* [Passage shown]
────────────────────

I'm having problems for counting the number of lines in a messy csv.bz2 file.
Since this is a huge file I want to be able to preallocate a data frame before reading the bzip2 file with the read.csv() function.
As you can see in the following tests, my results are widely variable, and none of the correspond with the number of actual rows in the csv.bz2 file.
> system.time(nrec1 <- as.numeric(shell('type "MyFile.csv" | find /c ","', intern=T)))
user system elapsed
0.02 0.00 53.50
> nrec1
[1] 1060906
> system.time(nrec2 <- as.numeric(shell('type "MyFile.csv.bz2" | find /c ","', intern=T)))
user system elapsed
0.00 0.02 10.15
> nrec2
[1] 126715
> system.time(nrec3 <- as.numeric(shell('type "MyFile.csv" | find /v /c ""', intern=T)))
user system elapsed
0.00 0.02 53.10
> nrec3
[1] 1232705
> system.time(nrec4 <- as.numeric(shell('type "MyFile.csv.bz2" | find /v /c ""', intern=T)))

────────────────────

[Document images paired with their source code]

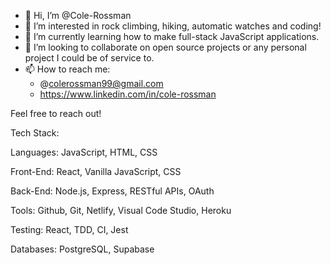 - 👋 Hi, I’m @Cole-Rossman
- 👀 I’m interested in rock climbing, hiking, automatic watches and coding!
- 🌱 I’m currently learning how to make full-stack JavaScript applications.
- 💞️ I’m looking to collaborate on open source projects or any personal project I could be of service to.
- 📫 How to reach me:
     - @colerossman99@gmail.com
     - https://www.linkedin.com/in/cole-rossman
 
 Feel free to reach out!

Tech Stack: 

Languages: JavaScript, HTML, CSS

Front-End: React, Vanilla JavaScript, CSS

Back-End: Node.js, Express, RESTful APIs, OAuth

Tools: Github, Git, Netlify, Visual Code Studio, Heroku

Testing: React, TDD, CI, Jest

Databases: PostgreSQL, Supabase
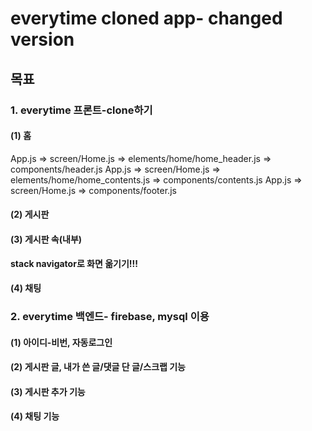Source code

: # everytime cloned app- changed version

## 목표

### 1. everytime 프론트-clone하기

#### (1) 홈

App.js => screen/Home.js => elements/home/home_header.js => components/header.js
App.js => screen/Home.js => elements/home/home_contents.js => components/contents.js
App.js => screen/Home.js => components/footer.js

#### (2) 게시판

#### (3) 게시판 속(내부)

**stack navigator로 화면 옮기기!!!**

#### (4) 채팅

### 2. everytime 백엔드- firebase, mysql 이용

#### (1) 아이디-비번, 자동로그인

#### (2) 게시판 글, 내가 쓴 글/댓글 단 글/스크랩 기능

#### (3) 게시판 추가 기능

#### (4) 채팅 기능
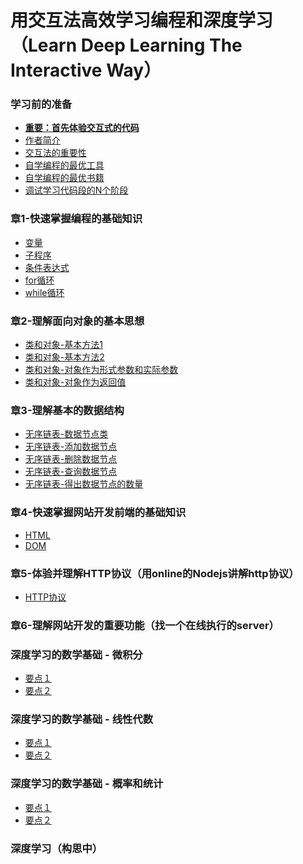 # 用交互法高效学习编程和深度学习（Learn Deep Learning The Interactive Way）

### 学习前的准备

- [**重要：首先体验交互式的代码**]()
- [作者简介](/chapters/章0-学习前的准备/作者简介.md)
- [交互法的重要性]()
- [自学编程的最优工具](/chapters/章0-学习前的准备/自学编程的最优工具.md)
- [自学编程的最优书籍](/chapters/章0-学习前的准备/自学编程的最优书籍.md)
- [调试学习代码段的N个阶段](/chapters/章0-学习前的准备/调试学习代码段的N个阶段.md)

### 章1-快速掌握编程的基础知识

- [变量](/chapters/章1-快速掌握编程的基础知识/变量.md)
- [子程序](/chapters/章1-快速掌握编程的基础知识/子程序.md)
- [条件表达式](/chapters/章1-快速掌握编程的基础知识/条件表达式.md)
- [for循环](/chapters/章1-快速掌握编程的基础知识/for循环.md)
- [while循环](/chapters/章1-快速掌握编程的基础知识/while循环.md)

### 章2-理解面向对象的基本思想
- [类和对象-基本方法1](/chapters/章2-理解面向对象的基本思想/类和对象-基本方法1.md)
- [类和对象-基本方法2](/chapters/章2-理解面向对象的基本思想/类和对象-基本方法2.md)
- [类和对象-对象作为形式参数和实际参数](/chapters/章2-理解面向对象的基本思想/类和对象-对象作为形式参数和实际参数.md)
- [类和对象-对象作为返回值](/chapters/章2-理解面向对象的基本思想/类和对象-对象作为返回值.md)

### 章3-理解基本的数据结构

- [无序链表-数据节点类](/chapters/章3-理解基本的数据结构/无序链表-数据节点类.md)
- [无序链表-添加数据节点](/chapters/章3-理解基本的数据结构/无序链表-添加数据节点.md)
- [无序链表-删除数据节点](/chapters/章3-理解基本的数据结构/无序链表-删除数据节点.md)
- [无序链表-查询数据节点](/chapters/章3-理解基本的数据结构/无序链表-查询数据节点.md)
- [无序链表-得出数据节点的数量](/chapters/理解基本的数据结构/无序链表-得出数据节点的数量.md)

### 章4-快速掌握网站开发前端的基础知识

- [HTML]()
- [DOM]()

### 章5-体验并理解HTTP协议（用online的Nodejs讲解http协议）

- [HTTP协议]()

### 章6-理解网站开发的重要功能（找一个在线执行的server）

### 深度学习的数学基础 - 微积分

- [要点１]()
- [要点２]()

### 深度学习的数学基础 - 线性代数

- [要点１]()
- [要点２]()

### 深度学习的数学基础 - 概率和统计

- [要点１]()
- [要点２]()

### 深度学习（构思中）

────────────────────

* [What this exercise asks]
a - Copy the post about counting CSV lines word for word, from "I'm having problems" up to and including "the csv.bz2 file.".
b - Answer these questions using the post about counting CSV lines, marking each answer the same way:
(i) Which function does the writer plan to use to read the bzip2 file?
(ii) What value is printed for nrec2?
(iii) What elapsed time is reported for the command that produces nrec3?
c - Resume the post about counting CSV lines from where it stops.
The listing comes from a separate source.

* [Results in order]
a -
I'm having problems for counting the number of lines in a messy csv.bz2 file.
Since this is a huge file I want to be able to preallocate a data frame before reading the bzip2 file with the read.csv() function.
As you can see in the following tests, my results are widely variable, and none of the correspond with the number of actual rows in the csv.bz2 file.

b -
(i) read.csv()
(ii) 126715
(iii) 53.10

c -
user system elapsed
0.00 0.01 4.96
> nrec4
[1] 533062
The most interesting result is the one I called nrec4 since it takes no time, and it returns roughly half the number of rows of nrec1, but I'm totally unsure if the naive multiplication by 2 will be ok.
I have tried several other methods including fread() and hsTableReader() but the former crashes and the later is so slow that I won't even consider it further.
My questions are:
- Which reliable method can I use for counting the number of rows in a csv.bz2 file?
- It's ok to use a formula for calculating the number of rows directly in a csv.bz2 file without decompressing it?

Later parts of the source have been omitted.